**TASK BRIEF**
Render every line of the records below as a JSON list of strings, one string per line, with blank lines skipped. Leave the pictures out of the answer.

** DATASET CONTENT follows **

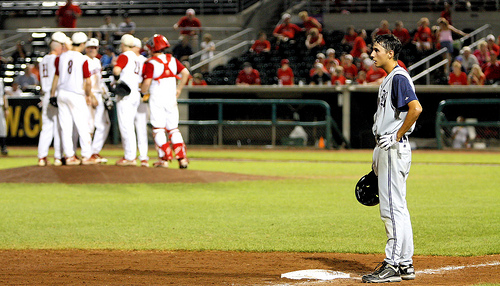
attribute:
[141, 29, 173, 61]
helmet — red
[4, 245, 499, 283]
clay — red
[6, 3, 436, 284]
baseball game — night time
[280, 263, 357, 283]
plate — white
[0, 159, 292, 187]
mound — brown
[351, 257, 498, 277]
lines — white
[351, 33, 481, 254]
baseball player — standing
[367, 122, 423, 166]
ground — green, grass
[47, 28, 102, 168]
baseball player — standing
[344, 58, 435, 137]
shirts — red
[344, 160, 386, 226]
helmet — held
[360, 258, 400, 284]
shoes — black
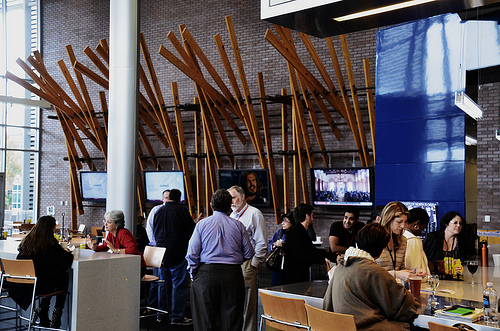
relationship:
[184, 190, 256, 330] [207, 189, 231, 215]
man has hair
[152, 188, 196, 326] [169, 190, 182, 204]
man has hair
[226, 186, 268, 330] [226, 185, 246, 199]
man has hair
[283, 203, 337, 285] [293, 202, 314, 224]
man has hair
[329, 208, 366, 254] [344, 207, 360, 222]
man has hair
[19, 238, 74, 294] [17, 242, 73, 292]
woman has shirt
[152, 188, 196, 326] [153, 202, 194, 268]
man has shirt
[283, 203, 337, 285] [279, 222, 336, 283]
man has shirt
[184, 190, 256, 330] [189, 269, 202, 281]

** End of DATASET CONTENT **

**ANSWER FOR THIS EXERCISE**
[
  "attribute:",
  "[141, 29, 173, 61]",
  "helmet — red",
  "[4, 245, 499, 283]",
  "clay — red",
  "[6, 3, 436, 284]",
  "baseball game — night time",
  "[280, 263, 357, 283]",
  "plate — white",
  "[0, 159, 292, 187]",
  "mound — brown",
  "[351, 257, 498, 277]",
  "lines — white",
  "[351, 33, 481, 254]",
  "baseball player — standing",
  "[367, 122, 423, 166]",
  "ground — green, grass",
  "[47, 28, 102, 168]",
  "baseball player — standing",
  "[344, 58, 435, 137]",
  "shirts — red",
  "[344, 160, 386, 226]",
  "helmet — held",
  "[360, 258, 400, 284]",
  "shoes — black",
  "relationship:",
  "[184, 190, 256, 330] [207, 189, 231, 215]",
  "man has hair",
  "[152, 188, 196, 326] [169, 190, 182, 204]",
  "man has hair",
  "[226, 186, 268, 330] [226, 185, 246, 199]",
  "man has hair",
  "[283, 203, 337, 285] [293, 202, 314, 224]",
  "man has hair",
  "[329, 208, 366, 254] [344, 207, 360, 222]",
  "man has hair",
  "[19, 238, 74, 294] [17, 242, 73, 292]",
  "woman has shirt",
  "[152, 188, 196, 326] [153, 202, 194, 268]",
  "man has shirt",
  "[283, 203, 337, 285] [279, 222, 336, 283]",
  "man has shirt",
  "[184, 190, 256, 330] [189, 269, 202, 281]"
]